As much as we might love our dogs, the unfortunate truth is that many dog years fit into our human years. So, despite our great love and loyalty, it’s inevitable that our love and affections are going to shift onto another dog.
Moreover, just to compound the betrayal, our affections often shift from our elderly battler onto a gorgeous young pup. Not that I’m saying this has any parallels to someone ditching an older model human for a younger, New Improved Version. However, if I was an elderly pet and I saw my parents looking up:”Puppies For Sale”, I’d be feeling devastated, rejected…cast upon a canine scrapheap!
However, that’s all very well from the dog’s perspective. The dog isn’t the one who gets left behind. The dog doesn’t have to endure the empty silence… no paws clattering through the house. The magpies strutting free range through the backyard, without that omnipresent bark to contain them. Worse still, however, is the tears and having to tell the kids that a much loved family member has gone. Passed on. Crossed over the rainbow bridge. Nobody likes to break their little hearts. As parents, we’re always trying to make it better, and the loss of the family pet is devastating for a child. Quite often, they probably don’t even remember a time “before”. The dog has always been there just like Mum and Dad.
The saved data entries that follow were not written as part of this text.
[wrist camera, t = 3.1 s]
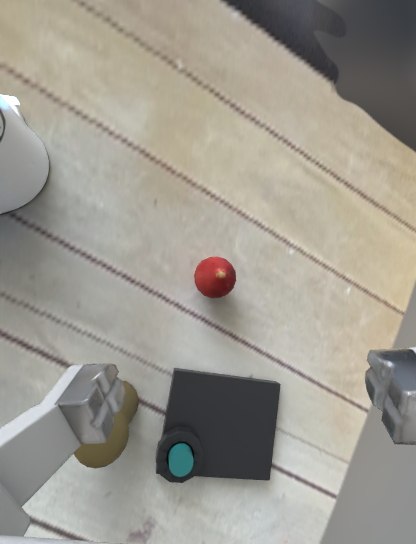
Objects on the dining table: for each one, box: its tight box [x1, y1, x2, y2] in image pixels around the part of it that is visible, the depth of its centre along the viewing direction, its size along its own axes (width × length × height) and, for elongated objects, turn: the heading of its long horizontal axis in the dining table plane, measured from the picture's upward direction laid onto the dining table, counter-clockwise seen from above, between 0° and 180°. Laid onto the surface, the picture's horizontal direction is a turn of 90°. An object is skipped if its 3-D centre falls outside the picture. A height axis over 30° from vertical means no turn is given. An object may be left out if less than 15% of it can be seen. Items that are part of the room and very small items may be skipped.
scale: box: [156, 368, 280, 483], centre depth 36 cm, size 16×13×3 cm
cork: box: [74, 380, 138, 468], centre depth 29 cm, size 6×6×11 cm
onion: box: [194, 257, 236, 298], centre depth 36 cm, size 6×6×8 cm
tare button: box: [168, 443, 194, 477], centre depth 32 cm, size 3×3×2 cm
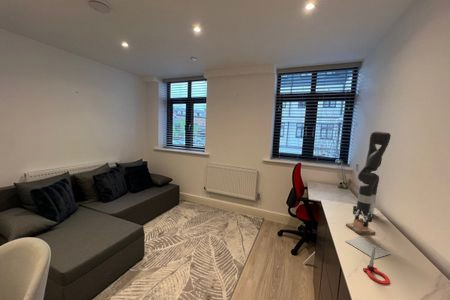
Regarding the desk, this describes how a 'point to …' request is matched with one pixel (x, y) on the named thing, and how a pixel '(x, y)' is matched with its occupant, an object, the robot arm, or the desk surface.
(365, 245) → the grey flat panel
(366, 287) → the desk surface
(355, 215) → the robot arm
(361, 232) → the post stand
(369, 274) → the tow hook
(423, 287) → the desk surface
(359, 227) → the collar
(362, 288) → the desk surface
Or, perhaps, Mum or Dad have gone and the dog has been their rock.
I know what our family dog meant to me growing up. How he understood me like no person could. That was, until he ran away and was gone. (His name was Lassie but he obviously hadn’t watched the movie!!)
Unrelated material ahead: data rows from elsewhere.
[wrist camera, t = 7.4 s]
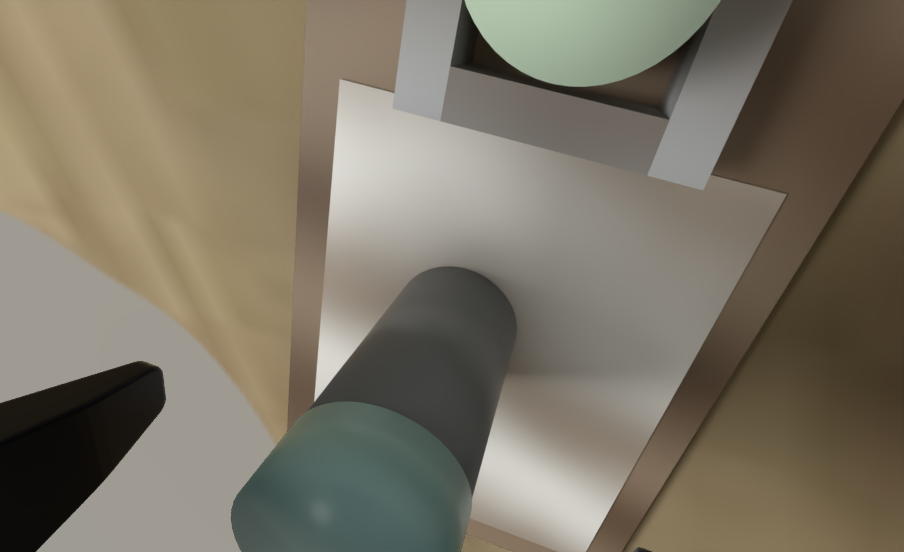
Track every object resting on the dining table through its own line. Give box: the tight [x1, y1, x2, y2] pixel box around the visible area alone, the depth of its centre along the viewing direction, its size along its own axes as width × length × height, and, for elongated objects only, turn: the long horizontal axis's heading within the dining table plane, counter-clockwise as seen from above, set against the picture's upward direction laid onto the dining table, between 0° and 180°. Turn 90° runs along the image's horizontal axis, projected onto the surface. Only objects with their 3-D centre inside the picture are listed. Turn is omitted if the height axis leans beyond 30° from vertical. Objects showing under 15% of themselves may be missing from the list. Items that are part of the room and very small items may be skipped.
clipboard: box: [287, 0, 904, 552], centre depth 12 cm, size 20×12×2 cm, turn 169°
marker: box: [231, 267, 517, 552], centre depth 10 cm, size 4×4×7 cm
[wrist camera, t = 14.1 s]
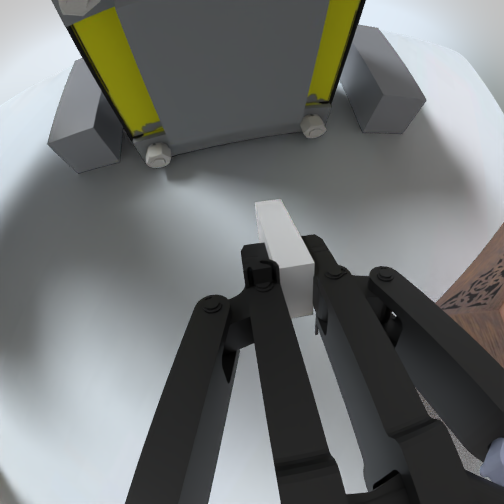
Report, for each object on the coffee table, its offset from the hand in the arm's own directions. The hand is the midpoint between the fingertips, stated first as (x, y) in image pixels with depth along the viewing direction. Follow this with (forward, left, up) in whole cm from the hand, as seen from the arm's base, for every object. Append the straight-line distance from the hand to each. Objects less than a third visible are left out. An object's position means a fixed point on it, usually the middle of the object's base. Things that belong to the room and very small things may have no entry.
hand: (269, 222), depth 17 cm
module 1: (-15, +16, -6) cm, 23 cm away
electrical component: (-1, +14, -7) cm, 15 cm away
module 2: (+14, +16, -6) cm, 22 cm away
So, you don’t need to be a psychologist to see that anything you could do to minimise this loss, would be prudent. A preventive measure.
Which brings “the overlap” into play. You bring the second dog into the family before the older dog has passed, and dog number 2 seamlessly shifts into the older dog’s paws…especially if they’re the same breed.
It all goes back to that famous philosophy: “If you can’t have the one you love, love the one you’re with” which I’ve also known with this little tail at the end: “and if you can’t love the one you’re with, turn off the light”.
However, like the best laid plans of mice and men, things don’t always go to plan.
What happens if the old dog recovers? Gains a second wind? The new dog attaches to the old dog. So now when your elderly family dog passes away, your not only have the grieving kids to consider, but also a grieving pup.
Once again, you’re back in the market for another dog.
How on earth did that happen?
Two years ago, Lady, our scruffy black Cavalier x Border Collie joined the family. That said, it took Bilbo a few weeks to join the party and Lady wasn’t too keen on him either. We had a front door dog and a back door dog and the kids thinking we’d made a huge mistake.
Only ever intending to have one dog, it looked like we’d timed the transition pretty well. Then, Bilbo gained a second wind after Lady arrived. She also taught him how to be a dog. Moreover, having Lady in his corner, gave Bilbo much more confidence meeting other dogs down at the beach. He was a new dog and this was a much welcomed miracle!
Meanwhile, it’s clear Lady will never make it as a single dog.
So, the kids have started campaigning. Our daughter has been desperate for a pug for ages. She’s absolutely mad about them but we don’t share her enthusiasm. We could get tempted by another Border Collie but they need a lot of exercise.
Meanwhile, I’m hoping that giving Bilbo loads more vitamins, will mean he’ll outlive us! It’s worth a try.
Are you a dog lover? How have you approached this changing of the guard?